Le projet Vetskill se développe rapidement depuis un an grâce au soutien financier de la région Auvergne-Rhône-Alpes (projet Comesup 2019) et à l’investissement de la direction de l’établissement, qui a mis à disposition des locaux adaptés et des moyens financiers. L’une des spécificités de VetAgro Sup est d’avoir recruté Roland Roume, qui améliore les modèles inanimés achetés et en fabrique de nouveaux dans son atelier, grâce à une imprimante 3D, des moulages en silicone et en mousse de différentes textures, et beaucoup d’imagination. Cela permet de réduire les coûts d’entretien et de fonctionnement des modèles, et des étudiants peuvent participer à leur élaboration. « Ceux-ci n’ont pas besoin d’être hyperréalistes, car leur intérêt pédagogique réside dans l’obtention d’un environnement ou de textures qui s’approchent le plus possible de la réalité pour les manipulations », explicite Claude Carozzo. Il précise qu’un fort esprit de collaboration relie les écoles : « Nous collaborons pour solliciter ensemble des soutiens financiers1, et partageons nos expériences sur les différents mannequins disponibles et les modèles que nous créons. » Par exemple, un modèle de simulation d’ovariectomie de chatte mis au point à VetAgro Sup a été partagé avec l’école nationale vétérinaire d’Alfort, où il pourra également être développé.

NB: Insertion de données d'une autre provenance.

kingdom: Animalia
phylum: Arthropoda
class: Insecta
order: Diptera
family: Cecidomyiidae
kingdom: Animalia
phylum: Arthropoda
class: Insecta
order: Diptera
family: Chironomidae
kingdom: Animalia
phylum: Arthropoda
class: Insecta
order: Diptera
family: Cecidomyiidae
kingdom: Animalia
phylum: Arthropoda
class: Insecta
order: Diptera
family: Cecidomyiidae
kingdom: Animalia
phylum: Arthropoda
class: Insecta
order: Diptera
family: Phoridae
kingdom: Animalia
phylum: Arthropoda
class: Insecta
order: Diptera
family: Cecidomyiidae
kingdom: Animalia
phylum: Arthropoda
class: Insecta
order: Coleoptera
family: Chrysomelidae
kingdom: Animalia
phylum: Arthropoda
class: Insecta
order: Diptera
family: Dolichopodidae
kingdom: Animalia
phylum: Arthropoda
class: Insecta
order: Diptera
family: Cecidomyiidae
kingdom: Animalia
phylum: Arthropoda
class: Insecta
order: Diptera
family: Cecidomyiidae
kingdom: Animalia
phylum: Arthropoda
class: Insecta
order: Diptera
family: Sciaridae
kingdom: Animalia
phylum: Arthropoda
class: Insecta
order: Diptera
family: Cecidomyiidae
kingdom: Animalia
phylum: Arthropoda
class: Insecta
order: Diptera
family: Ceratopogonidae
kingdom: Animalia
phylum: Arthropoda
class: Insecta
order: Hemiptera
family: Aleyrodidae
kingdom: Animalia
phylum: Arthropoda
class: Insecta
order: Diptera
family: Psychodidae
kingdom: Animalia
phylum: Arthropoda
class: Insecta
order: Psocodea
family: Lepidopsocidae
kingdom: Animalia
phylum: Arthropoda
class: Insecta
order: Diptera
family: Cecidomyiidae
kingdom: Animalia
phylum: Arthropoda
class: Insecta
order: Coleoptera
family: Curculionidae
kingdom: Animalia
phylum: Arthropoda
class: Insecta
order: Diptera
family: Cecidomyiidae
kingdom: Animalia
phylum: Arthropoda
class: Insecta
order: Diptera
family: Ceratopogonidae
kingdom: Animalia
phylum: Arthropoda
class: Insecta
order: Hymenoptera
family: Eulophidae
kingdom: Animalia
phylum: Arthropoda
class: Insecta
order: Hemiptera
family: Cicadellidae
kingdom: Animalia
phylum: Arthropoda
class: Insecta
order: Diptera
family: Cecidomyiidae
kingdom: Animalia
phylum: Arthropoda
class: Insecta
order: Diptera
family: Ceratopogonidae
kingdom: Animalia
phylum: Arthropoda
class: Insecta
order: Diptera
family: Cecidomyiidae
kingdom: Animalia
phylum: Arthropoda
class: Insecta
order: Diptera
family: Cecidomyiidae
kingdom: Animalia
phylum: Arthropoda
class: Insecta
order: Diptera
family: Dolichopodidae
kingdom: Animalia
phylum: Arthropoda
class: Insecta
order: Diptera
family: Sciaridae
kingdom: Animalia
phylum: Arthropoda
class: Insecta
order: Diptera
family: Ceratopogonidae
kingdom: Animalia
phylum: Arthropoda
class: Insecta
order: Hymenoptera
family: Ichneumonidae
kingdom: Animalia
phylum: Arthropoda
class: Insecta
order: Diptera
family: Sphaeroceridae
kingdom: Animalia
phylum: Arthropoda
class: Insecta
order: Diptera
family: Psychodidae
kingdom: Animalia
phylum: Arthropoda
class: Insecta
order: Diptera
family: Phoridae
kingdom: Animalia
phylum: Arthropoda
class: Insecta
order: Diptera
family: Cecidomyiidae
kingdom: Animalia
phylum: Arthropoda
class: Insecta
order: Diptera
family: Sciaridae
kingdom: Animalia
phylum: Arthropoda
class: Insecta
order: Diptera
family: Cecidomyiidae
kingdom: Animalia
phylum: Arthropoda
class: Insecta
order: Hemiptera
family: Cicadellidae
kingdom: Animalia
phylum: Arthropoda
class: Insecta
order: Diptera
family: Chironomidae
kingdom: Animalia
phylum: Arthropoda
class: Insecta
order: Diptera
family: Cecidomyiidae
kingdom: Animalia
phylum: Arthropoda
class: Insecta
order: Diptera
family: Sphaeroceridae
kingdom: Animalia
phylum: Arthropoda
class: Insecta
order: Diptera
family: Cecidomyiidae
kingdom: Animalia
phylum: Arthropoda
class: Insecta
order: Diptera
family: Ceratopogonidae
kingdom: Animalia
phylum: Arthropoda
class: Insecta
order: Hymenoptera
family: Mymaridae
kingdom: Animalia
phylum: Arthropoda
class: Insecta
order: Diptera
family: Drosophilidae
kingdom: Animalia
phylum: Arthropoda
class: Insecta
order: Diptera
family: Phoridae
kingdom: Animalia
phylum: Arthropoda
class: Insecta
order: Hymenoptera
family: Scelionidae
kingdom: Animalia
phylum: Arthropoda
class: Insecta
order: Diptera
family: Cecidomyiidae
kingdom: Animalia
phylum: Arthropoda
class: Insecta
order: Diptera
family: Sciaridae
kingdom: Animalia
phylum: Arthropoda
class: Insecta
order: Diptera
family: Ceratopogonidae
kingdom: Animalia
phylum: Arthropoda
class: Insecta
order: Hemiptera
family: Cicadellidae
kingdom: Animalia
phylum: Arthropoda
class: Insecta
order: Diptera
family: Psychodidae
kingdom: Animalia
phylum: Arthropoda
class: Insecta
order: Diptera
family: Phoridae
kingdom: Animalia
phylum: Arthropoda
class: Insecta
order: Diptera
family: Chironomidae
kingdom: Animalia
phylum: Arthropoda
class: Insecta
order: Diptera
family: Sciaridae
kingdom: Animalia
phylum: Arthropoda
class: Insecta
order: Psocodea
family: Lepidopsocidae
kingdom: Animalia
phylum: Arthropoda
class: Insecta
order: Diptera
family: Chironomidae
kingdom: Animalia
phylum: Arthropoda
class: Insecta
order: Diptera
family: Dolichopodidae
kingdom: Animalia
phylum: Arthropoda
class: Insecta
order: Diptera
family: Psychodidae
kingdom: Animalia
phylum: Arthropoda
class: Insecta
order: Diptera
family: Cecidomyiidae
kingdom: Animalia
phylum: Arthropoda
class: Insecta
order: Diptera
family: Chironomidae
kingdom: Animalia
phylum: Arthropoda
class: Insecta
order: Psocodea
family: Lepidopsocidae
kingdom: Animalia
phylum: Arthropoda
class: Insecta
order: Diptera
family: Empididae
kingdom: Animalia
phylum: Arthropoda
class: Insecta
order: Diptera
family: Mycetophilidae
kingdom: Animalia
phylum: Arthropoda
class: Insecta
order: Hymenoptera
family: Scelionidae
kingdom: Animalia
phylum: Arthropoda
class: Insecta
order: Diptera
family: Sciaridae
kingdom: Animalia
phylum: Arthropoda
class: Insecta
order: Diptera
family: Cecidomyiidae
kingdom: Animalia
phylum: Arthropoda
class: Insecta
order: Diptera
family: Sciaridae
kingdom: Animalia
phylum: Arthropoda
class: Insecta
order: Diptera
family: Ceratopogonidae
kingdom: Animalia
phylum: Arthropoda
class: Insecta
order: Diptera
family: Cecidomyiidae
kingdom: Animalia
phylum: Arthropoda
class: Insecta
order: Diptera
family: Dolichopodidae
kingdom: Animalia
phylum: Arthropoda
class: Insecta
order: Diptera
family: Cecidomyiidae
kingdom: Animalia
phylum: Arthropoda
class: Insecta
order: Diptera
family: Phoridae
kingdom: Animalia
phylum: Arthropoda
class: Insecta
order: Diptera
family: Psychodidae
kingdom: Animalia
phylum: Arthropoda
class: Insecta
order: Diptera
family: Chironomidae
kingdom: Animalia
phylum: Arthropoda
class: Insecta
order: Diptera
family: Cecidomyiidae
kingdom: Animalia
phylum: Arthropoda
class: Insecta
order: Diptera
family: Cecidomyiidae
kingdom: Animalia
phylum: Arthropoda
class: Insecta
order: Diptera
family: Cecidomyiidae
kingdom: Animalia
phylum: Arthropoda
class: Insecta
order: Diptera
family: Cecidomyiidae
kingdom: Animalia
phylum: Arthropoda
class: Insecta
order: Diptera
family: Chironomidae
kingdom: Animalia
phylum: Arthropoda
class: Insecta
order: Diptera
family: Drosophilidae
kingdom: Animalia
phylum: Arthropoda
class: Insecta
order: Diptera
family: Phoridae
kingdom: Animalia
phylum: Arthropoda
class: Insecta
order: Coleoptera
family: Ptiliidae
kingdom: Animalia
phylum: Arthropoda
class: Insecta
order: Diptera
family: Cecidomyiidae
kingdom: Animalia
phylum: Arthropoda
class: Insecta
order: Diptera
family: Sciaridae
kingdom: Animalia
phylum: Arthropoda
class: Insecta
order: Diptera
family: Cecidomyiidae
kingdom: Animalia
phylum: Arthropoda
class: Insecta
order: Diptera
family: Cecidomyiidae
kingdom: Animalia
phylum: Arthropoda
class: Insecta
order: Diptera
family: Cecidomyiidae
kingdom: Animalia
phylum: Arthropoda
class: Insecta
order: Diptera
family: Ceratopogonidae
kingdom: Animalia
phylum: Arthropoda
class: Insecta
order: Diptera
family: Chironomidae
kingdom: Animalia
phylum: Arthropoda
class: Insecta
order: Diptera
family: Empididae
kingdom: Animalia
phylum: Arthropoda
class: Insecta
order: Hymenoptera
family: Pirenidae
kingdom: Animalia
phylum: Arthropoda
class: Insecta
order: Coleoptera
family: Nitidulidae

À l’avenir, les modèles vont se multiplier pour couvrir toutes les espèces animales, dont celles de laboratoire.

1. Notamment, la Fondation assistance aux animaux propose un mécénat pour ce laboratoire de simulation.

Claude Carozzo, responsable de la salle de simulation Vetskill, et Roland Roume, assistant ingénieur. Différents organes en silicone, mousse, ou autres matières simulant leurs structures, sont accessibles dans un faux abdomen destiné à s’entraîner à l’ovariectomie de chatte. L’étudiant vérifie sa capacité à trouver les organes et à réaliser des ligatures (sur des tubes de silicone) avant de retirer les ovaires, puis de suturer. Une vache, initialement réservée à l’apprentissage de la gestion des dystocies, a été transformée afin d’entraîner également les étudiants à la palpation transrectale, d’exercice en affections du bétail. Des chambres à air de pneus de vélos simulent les anses intestinales, plus ou moins dilatées selon la situation, un ballon reproduit un gonflement du caecum, un rein en silicone moulé sur pièce anatomique (en blanc) permet d’en sentir les lobulations dans la cavité abdominale. Ce modèle est peu réaliste d’apparence, mais à la palpation, la réalité est bien simulée. Modèles 3D de mâchoires réalisés à VetAgro Sup pour une simulation de détartrage, avec un silicone imitant la gencive. À côté, le modèle 2D. L’étape suivante est de les améliorer encore pour simuler une extraction dentaire, par exemple. Des moules réalisés à l’imprimante 3D permettent la fabrication de testicules en silicone de texture très proche de la réalité, pour s’entrainer aux castrations de chat. 60 € la veine de la tête de cheval pour une vingtaine de prise de sang. Chaque étudiant pouvant pratiquer autant de fois qu’il le souhaite, les coûts de fonctionnement nécessitent une gestion adaptée.